## Data to process

Segment Open

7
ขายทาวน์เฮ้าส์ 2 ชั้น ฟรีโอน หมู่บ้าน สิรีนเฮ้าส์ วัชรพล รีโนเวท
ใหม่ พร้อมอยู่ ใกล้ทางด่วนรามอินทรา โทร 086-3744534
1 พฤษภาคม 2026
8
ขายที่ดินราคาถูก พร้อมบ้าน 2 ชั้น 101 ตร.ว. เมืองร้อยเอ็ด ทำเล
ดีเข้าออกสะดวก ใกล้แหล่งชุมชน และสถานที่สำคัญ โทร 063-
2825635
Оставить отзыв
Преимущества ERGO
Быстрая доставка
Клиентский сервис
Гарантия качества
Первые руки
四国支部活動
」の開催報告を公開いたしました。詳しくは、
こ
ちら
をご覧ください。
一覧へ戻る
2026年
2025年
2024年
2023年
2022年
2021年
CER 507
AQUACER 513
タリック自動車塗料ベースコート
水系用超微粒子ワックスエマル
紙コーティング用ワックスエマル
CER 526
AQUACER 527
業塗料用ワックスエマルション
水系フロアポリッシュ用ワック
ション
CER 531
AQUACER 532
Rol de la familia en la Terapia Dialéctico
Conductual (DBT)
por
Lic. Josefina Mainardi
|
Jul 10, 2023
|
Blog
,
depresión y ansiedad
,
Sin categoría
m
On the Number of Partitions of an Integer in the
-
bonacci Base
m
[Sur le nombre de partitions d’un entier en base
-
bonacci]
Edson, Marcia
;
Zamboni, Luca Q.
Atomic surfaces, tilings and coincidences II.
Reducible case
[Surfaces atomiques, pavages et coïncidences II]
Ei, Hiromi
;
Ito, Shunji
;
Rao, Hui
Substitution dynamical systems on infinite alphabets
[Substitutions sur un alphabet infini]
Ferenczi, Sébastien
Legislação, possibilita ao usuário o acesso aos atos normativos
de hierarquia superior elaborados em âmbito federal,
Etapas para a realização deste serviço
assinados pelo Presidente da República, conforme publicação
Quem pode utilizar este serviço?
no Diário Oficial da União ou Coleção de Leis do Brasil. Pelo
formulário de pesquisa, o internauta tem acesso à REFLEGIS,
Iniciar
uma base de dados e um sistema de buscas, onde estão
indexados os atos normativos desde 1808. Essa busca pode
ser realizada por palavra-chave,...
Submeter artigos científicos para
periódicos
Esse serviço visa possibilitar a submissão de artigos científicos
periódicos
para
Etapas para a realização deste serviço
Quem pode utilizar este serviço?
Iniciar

Segment Closed

## Assignment
Collect every line in the listing above that contains the word "para". Case counts.

## Written answer
Etapas para a realização deste serviço
Submeter artigos científicos para
para
Etapas para a realização deste serviço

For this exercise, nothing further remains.